Great job, did you have any problems with the polish drying up in the direct sun light?


----------



## Alzak (Aug 31, 2010)

octobersown said:


> Great job, did you have any problems with the polish drying up in the direct sun light?


Compound used was very oily as paint was very soft so we do not have much problems with drying polish :thumb:


----------



## Willows-dad (Jul 12, 2012)

Great work on an awesome car.:thumb: exactly what I'm looking for right now.


----------



## CJC (Sep 3, 2011)

Top Job!


----------



## President Swirl (Oct 23, 2011)

I love Imprezas. Stunning work my friend.


----------



## euphoria (Aug 20, 2008)

Looks great! love the STi


----------



## V3nom (Oct 31, 2012)

Amazing job, stunning colour when fixed up


----------



## rossmuir1978 (Sep 29, 2009)

One of the best I've seen on here mate !


----------



## Jas16 (Jan 9, 2013)

always love the indoor, under car park lights shot, top work


----------



## Wallyb (Mar 15, 2012)

Cracking job there.
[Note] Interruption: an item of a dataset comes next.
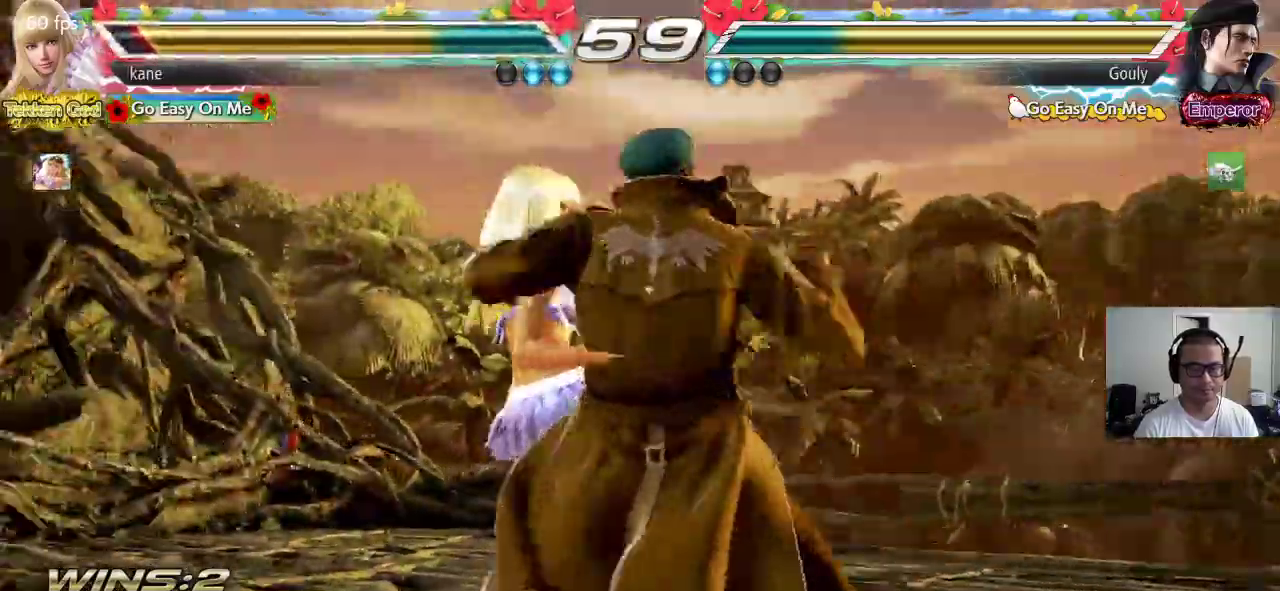
{"dt_ms": 500, "buttons": [], "left_stick": "center", "events": []}
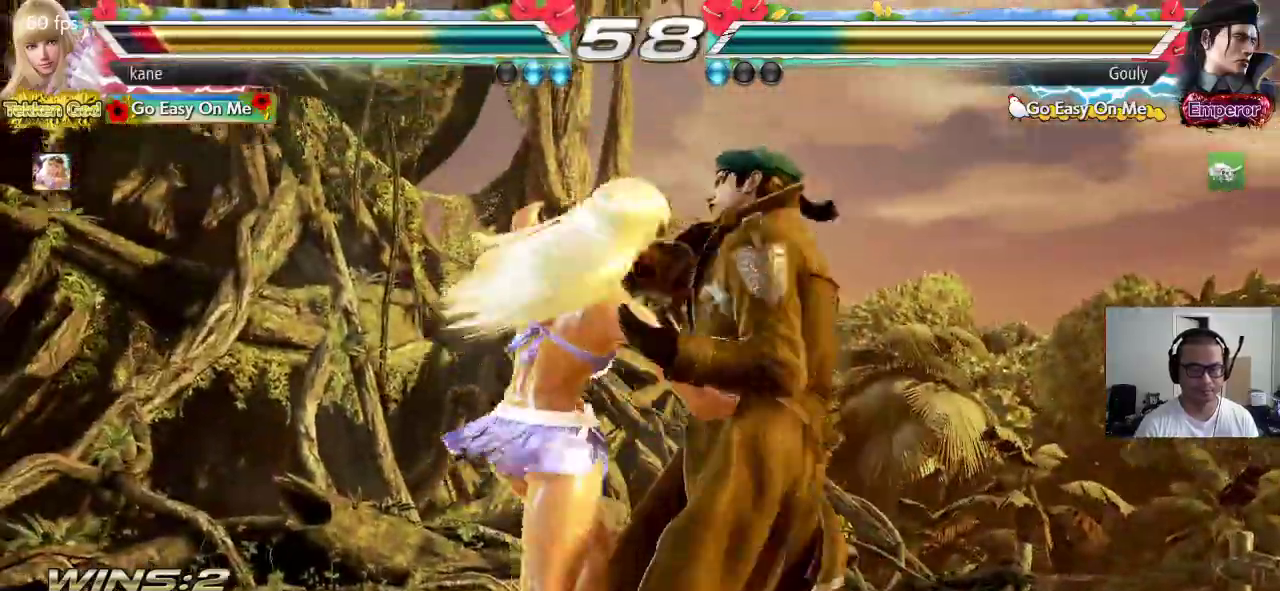
{"dt_ms": 500, "buttons": [], "left_stick": "center", "events": []}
Welldone.


----------



## zippo (Mar 26, 2008)

Excellent turn around. .Very worthy of the time it's taken for you to do a write up on the car.
I Love Subaru's in that shade of blue :thumb::thumb::thumb:


----------



## S3LDM (Apr 17, 2013)

Lovley job, nice car to credit to you mate..!


----------



## Hetz (Apr 8, 2008)

Lovely turn around, car looks stunning!


----------



## ted11 (Jul 8, 2011)

Very nice car mate.


----------



## Matty77 (Nov 7, 2012)

Awesome job!!!


----------



## Bkjames (Sep 13, 2006)

Looks stunning :thumb:


Brian


----------